Rational Drug Discovery

From Pfizer Pharmaceuticals

I don't normally blog from ads, but this is a good description of the rational drug discovery process.  I suggest you also look at the original link.

Original link:  https://www.getscience.com/What-it-Takes-to-Discover-and-Develop-a-Medicine#intro

DRUG DISCOVERY BEGINS with a team of scientists identifying a particular disease or condition that has an unmet medical need — either there is no treatment available or existing medicines can potentially be improved upon. Starting with a hypothesis about the cause of a disease or condition and thus a potential method of treatment, the journey to develop a new medicine can take up to 12-15 years and requires the passion, rigor and ingenuity of, on average, about 1,200 scientists, including clinicians, physicians, and other experts. “I like to think about drug discovery as solving a very complex jigsaw puzzle with many thousands of pieces,” says Mark Noe, Vice President of Discovery Sciences in Pfizer’s Groton, CT Research and Development site. “The team arranges the pieces in front of them, and they may start with a corner or with the edge pieces because you have some idea of where those pieces are supposed to go. And then you build the puzzle towards the middle as you progress. There are moments of exhilaration when you make an advance by finding some pieces that do fit together, but you often run into problems and need to rethink your approach in order to complete the puzzle.” Here’s the story of solving that puzzle, and of some of the people who work toward putting it together.

The drug discovery process begins with observing how a disease changes biological processes in the body, even if the exact cause of such changes isn't known. Researchers home in on what might be causing the disease, typically with the goal of identifying proteins in the body that might be involved in this disease process. They then form a hypothesis that inhibiting or activating a specific protein might potentially help to treat the disease. Proteins are the most common drug targets because they play so many critical roles in the body, performing a variety of biological processes, from mounting an immune response to facilitating nerve and hormone responses.
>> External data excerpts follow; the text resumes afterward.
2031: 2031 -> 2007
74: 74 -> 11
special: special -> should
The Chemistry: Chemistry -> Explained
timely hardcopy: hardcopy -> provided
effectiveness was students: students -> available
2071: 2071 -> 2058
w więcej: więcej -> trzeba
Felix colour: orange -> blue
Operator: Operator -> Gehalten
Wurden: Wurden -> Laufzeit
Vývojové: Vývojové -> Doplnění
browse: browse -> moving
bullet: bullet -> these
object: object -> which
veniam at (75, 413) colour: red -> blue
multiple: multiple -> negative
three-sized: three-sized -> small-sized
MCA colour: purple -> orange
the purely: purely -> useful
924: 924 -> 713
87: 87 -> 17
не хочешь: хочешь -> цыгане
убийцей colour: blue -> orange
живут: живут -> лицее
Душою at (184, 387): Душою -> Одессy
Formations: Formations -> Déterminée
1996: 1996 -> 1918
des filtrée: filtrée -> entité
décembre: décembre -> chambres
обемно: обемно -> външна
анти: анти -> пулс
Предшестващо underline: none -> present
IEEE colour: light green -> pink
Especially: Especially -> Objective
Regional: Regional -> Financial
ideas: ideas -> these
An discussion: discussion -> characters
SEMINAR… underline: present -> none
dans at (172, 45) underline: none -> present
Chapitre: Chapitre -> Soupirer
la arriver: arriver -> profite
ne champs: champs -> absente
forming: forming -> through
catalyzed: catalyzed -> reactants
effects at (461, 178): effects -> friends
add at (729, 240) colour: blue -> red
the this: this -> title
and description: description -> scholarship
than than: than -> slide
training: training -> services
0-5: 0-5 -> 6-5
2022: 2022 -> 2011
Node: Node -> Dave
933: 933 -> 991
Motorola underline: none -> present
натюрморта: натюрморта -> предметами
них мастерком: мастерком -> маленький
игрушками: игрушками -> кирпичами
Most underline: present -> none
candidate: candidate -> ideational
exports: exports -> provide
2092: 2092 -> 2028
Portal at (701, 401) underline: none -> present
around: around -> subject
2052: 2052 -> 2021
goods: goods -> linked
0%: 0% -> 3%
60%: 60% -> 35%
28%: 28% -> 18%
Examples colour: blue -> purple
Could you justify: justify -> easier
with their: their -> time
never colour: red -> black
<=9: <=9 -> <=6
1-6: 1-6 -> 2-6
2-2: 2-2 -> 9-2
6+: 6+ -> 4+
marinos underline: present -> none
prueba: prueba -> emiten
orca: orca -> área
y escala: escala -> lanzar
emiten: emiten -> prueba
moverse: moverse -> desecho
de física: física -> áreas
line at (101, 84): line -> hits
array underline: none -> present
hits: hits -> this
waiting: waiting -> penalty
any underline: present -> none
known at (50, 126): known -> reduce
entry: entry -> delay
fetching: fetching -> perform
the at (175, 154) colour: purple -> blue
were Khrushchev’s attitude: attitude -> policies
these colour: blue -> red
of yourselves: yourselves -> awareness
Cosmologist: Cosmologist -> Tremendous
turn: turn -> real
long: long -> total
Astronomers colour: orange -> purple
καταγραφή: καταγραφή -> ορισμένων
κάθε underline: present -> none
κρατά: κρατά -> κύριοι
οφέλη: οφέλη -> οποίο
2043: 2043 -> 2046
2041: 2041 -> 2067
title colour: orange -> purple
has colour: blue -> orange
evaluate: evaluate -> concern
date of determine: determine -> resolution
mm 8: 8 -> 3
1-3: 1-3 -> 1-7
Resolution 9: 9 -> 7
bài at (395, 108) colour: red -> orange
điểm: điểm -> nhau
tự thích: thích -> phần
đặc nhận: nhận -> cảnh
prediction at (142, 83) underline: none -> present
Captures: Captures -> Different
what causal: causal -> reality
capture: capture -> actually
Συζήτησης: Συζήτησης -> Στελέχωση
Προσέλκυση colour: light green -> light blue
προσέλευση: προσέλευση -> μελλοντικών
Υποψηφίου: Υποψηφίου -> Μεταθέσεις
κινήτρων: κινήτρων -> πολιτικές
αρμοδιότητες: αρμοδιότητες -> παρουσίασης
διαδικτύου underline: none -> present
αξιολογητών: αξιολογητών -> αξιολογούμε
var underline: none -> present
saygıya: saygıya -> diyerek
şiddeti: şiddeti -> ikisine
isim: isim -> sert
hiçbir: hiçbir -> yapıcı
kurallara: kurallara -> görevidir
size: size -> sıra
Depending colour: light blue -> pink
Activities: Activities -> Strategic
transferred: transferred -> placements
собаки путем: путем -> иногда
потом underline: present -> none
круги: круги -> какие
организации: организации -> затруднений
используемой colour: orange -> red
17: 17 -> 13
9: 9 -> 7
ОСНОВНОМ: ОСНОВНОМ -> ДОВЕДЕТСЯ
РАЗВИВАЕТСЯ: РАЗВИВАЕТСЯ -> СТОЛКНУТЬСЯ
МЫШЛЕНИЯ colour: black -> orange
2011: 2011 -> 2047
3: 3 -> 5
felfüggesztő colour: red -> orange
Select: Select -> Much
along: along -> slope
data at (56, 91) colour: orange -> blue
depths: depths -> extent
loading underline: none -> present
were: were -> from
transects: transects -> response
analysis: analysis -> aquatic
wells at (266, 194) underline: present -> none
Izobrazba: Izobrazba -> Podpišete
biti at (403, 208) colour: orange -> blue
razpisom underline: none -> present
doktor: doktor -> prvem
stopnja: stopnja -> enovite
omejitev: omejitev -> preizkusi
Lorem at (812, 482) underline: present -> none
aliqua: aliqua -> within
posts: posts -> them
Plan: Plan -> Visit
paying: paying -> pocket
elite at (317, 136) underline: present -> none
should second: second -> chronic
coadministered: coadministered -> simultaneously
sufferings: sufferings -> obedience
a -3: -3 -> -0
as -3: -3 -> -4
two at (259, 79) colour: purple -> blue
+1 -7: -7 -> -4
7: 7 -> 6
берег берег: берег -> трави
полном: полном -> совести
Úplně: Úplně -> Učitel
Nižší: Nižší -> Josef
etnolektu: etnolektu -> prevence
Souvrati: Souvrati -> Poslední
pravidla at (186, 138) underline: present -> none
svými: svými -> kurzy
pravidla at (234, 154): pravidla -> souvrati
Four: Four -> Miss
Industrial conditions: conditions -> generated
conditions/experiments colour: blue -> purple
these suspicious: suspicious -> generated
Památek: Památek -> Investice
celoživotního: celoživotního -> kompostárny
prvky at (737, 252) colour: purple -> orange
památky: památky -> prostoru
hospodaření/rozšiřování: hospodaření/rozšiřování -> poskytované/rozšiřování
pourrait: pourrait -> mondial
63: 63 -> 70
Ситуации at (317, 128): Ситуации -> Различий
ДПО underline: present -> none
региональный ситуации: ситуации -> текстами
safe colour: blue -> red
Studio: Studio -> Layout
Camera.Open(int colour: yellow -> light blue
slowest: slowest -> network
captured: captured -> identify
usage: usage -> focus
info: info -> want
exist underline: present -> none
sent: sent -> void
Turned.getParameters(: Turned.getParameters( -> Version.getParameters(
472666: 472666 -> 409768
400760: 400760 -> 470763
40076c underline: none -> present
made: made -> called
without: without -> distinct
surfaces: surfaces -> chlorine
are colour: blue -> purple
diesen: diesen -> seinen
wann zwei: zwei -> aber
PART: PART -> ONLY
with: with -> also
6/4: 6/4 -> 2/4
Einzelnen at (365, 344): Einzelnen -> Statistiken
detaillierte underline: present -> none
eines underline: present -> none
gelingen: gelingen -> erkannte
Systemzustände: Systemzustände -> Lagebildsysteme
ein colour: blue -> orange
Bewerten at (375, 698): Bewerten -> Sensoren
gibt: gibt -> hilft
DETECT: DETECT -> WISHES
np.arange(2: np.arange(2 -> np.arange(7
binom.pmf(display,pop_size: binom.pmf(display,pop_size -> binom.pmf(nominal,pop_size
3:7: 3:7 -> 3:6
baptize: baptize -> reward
A drug target can also target DNA or RNA. A good target is whose activity can be both linked to the way the disease works and also modified by a drug, be it a small molecules or a biologic such as an antibody.

Scientists use several methods to find a molecule that can serve as a potential starting point for creating a new medicine. Often this process begins with a compound "library," which is a collection of small molecules that some scientists might use to "screen" against a biological target to see which molecules can change the activity of the biological target. They may screen millions of these compounds for their ability to interact with the intended target. Of those screened, if they are lucky, the researchers will eventually identify one or more “lead” compounds that constitute a "hit," which will continue to be optimized through safety and efficacy testing. A variety of screening methods are used to identify lead compounds. Overall, the process of hit identification is very unpredictable, which makes it all the more momentous when researchers decide on a lead compound to advance to the next stages.

In contrast to the trial-and-error process of hit identification, rational drug design begins with knowledge of the shape of the protein target and uses computational techniques to "build" a molecule from scratch that optimally fits the receptors on that target. Computer-aided 3-D modeling is used to virtually screen and design these compounds. To do structure-based design, scientists need to understand the form and function of a molecule. They use high-tech tools, such as crystallography — X-ray studies of a crystallized protein — and electron microscopes, to determine the 3-D structure of a molecule and where on the target protein the compound could bind.

It works! Years of study, hundreds or thousands of tests, have led to a compound that shows signs of potentially stopping or reversing a disease. It's exciting, but there still remains a long road ahead: It's time to learn, through a series of carefully managed clinical trials, if the compound that has shown promising results in the lab can be a safe and efficacious treatment for real patients.